Fazer seu currículo se torna um desafio maior quando você ainda não tem experiência profissional. Como fazer o currículo quando não se tem muito a relatar?

Mas todos os dias, milhares de pessoas passam pelo mesmo desafio - sejam elas recém-formadas, ou mesmo sem muita escolaridade, mas em busca de um início de carreira profissional ou de uma guinada em sua vida.

As oportunidades de trabalho sem experiência são poucas, mas existem, a exemplo das vagas de emprego temporário típicas dos períodos de final de ano e temporadas turísticas.

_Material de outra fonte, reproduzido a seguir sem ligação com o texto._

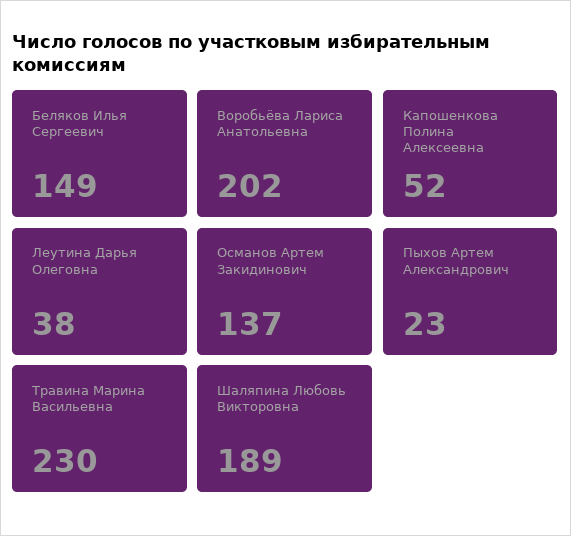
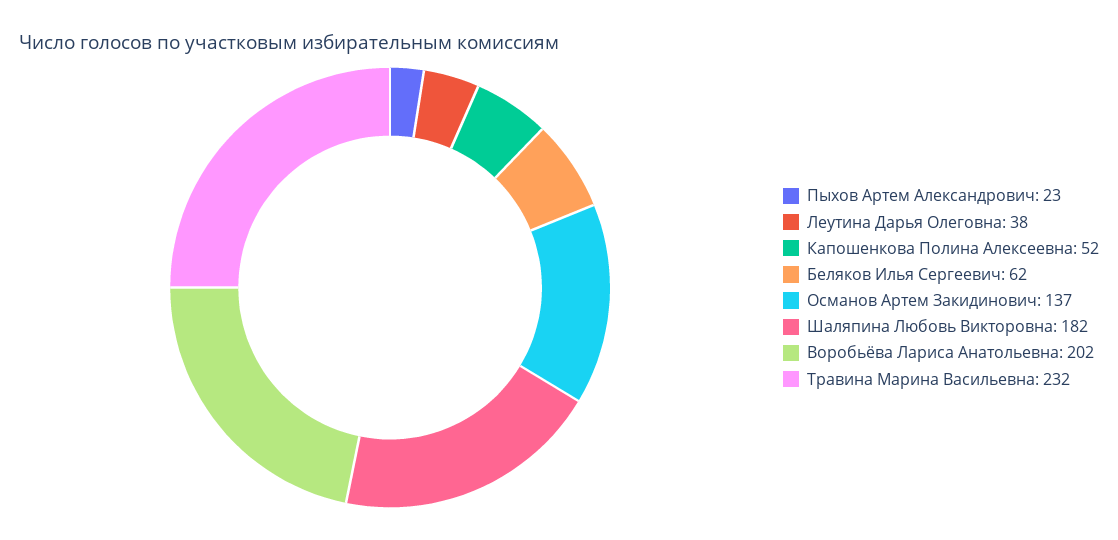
Беляков Илья Сергеевич: 149 -> 62
Травина Марина Васильевна: 230 -> 232
Шаляпина Любовь Викторовна: 189 -> 182

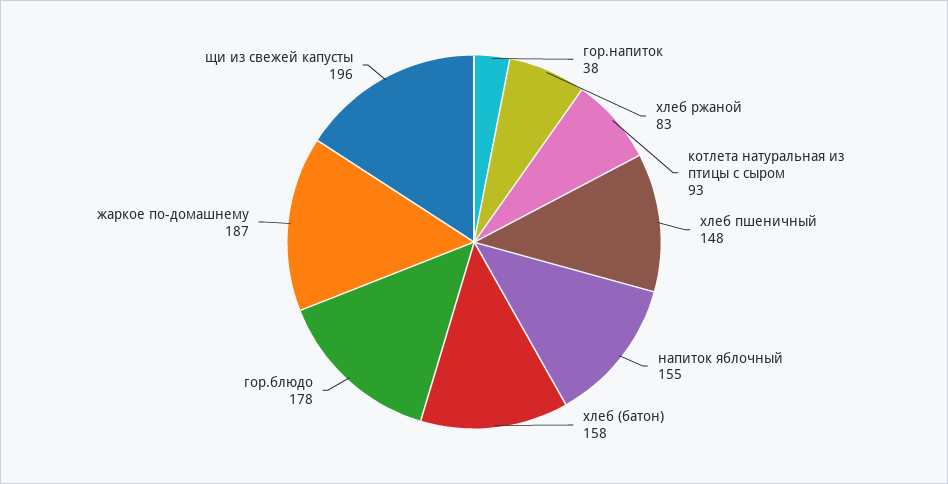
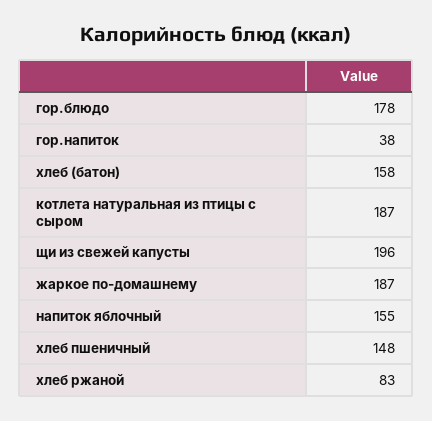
котлета натуральная из птицы с сыром: 93 -> 187

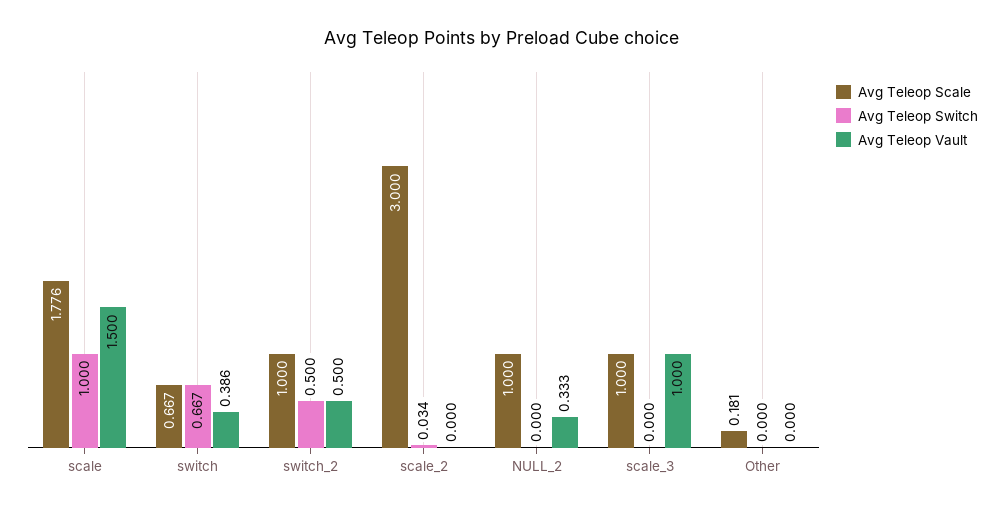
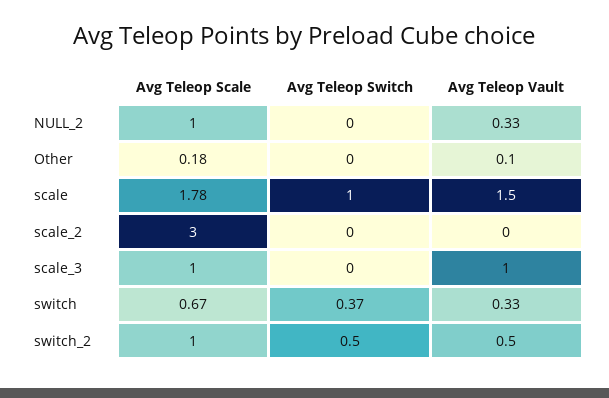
Avg Teleop Switch, switch: 0.667 -> 0.37
Avg Teleop Vault, switch: 0.386 -> 0.33
Avg Teleop Switch, scale_2: 0.034 -> 0
Avg Teleop Vault, Other: 0 -> 0.1

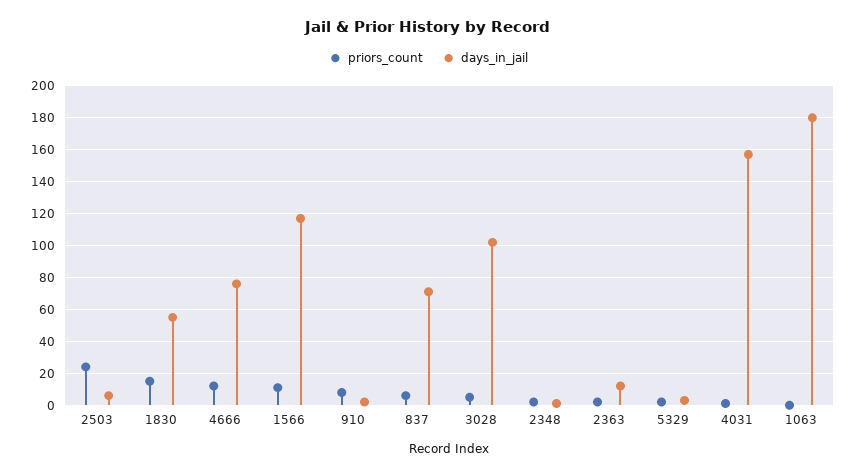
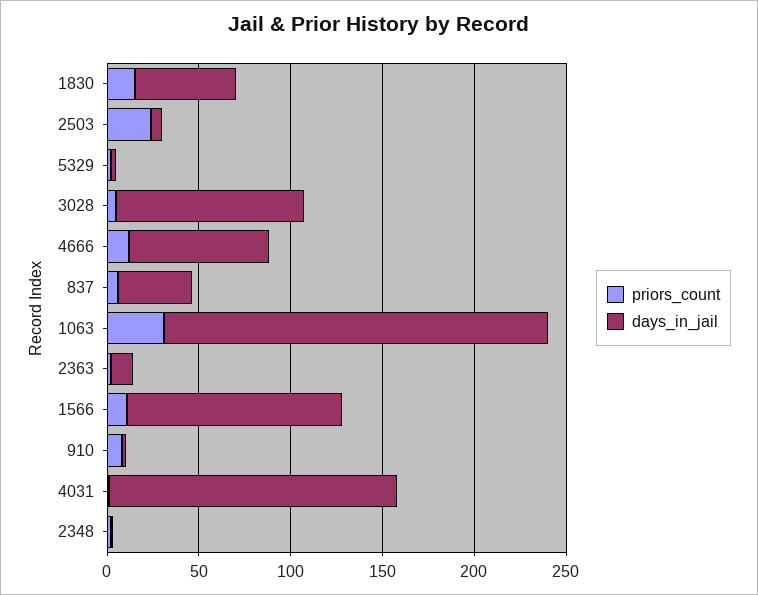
days_in_jail, 837: 70 -> 40
priors_count, 1063: 0 -> 30
days_in_jail, 1063: 180 -> 210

E mesmo quem não tem experiência pode se virar um pouco para ter o que dizer no currículo, desde participação em ONGs e associações comunitárias até a realização de cursos (muitas vezes gratuitos) relacionados diretamente à ocupação desejada, em entidades como o SENAI, SESI, SESC ou SEBRAE, entre muitas outras.

Nosso artigo anterior "Emprego sem experiência? Existe solução" apresenta uma série de atitudes que podem ajudar quem planeja seu início de carreira a se destacar das demais pessoas na mesma situação, quando chegar a sua hora de tentar garantir uma vaga ou ser chamado para uma entrevista. Já o artigo "Emprego: como voltar ao mercado de trabalho" dá as dicas a quem está buscando um retorno após algum tempo parado, ou uma mudança de mercado.

Currículo sem experiência

E esta semana o G1 enriqueceu o conjunto de dicas, entrevistando alguns profissionais da área, para saber deles o que valorizam em currículos de candidatos sem experiência profissional.

O importante, como já afirmamos em vários artigos anteriores (veja os links ao final deste texto) é lembrar sempre que a função primordial do currículo não é garantir o emprego, mas apenas levar o candidato ao próximo passo do processo de seleção, geralmente representado pela entrevista.

Para Adriano Arruda, diretor-geral de uma empresa da área, "os recém–formados, que não têm experiências para mostrar, devem valorizar a formação. No caso de graduados, devem mostrar a formação universitária, os cursos feitos durante a graduação e o estágio, caso tenha sido realizado."

Já para Renata Garrido, consultora sênior de outra empresa desta especialidade, "o candidato deve mostrar o que fez durante a universidade, como projetos e trabalhos, descrever como eles foram feitos e ressaltar as notas altas."

"Atividades voluntárias também podem ser citadas, além de outros cursos, como idiomas e informática. O mesmo deve ser feito por quem não é graduado, como por exemplo, projetos desenvolvidos dentro da escola e cursos extracurriculares. Essas experiências mostram a dinâmica da pessoa, se ela é interessada, como ela estrutura seu trabalho, como busca seu próprio desenvolvimento".

Cuidado com o auto-elogio "solto"

Eu costumo sugerir a remoção daquele texto introdutório tão comum, em que o candidato diz que tem iniciativa, espírito de liderança, dinamismo, boa vontade, garra, sede de crescer, trabalha bem em equipe. Sem fatos ou dados que sustentem a afirmação, trata-se de um clichê tão comum, que pode até mesmo pesar contra você, ou no mínimo ocupar espaço que poderia ser melhor preenchido com algum detalhe relevante.

Mas todas estas características podem ser mencionadas explicitamente quando conectadas a algum ponto de sua experiência acadêmica ou mesmo profissional, ou para-profissional. Por exemplo: "Demonstrou liderança ao conduzir a coleta de fundos que permitiu a abertura da sede do grêmio estudantil do colégio XYZ". Note que uma atividade puramente colegial pode assim virar um ponto a seu favor, que os outros candidatos com a mesma experiência acadêmica e profissional eventualmente não terão - é o chamado diferencial, e pode significar um pequeno impulso na direção da entrevista.

A consultora Renata Garrido concorda, e também recomenda ao candidatos: "não façam auto-elogios no currículo, colocando frases como "tenho espírito de liderança", "tenho determinação", entre outras. Isso pode ser feito apenas na descrição das atividades dos cargos. "O candidato pode dizer: 'mostrei determinação para executar tal projeto'", afirma."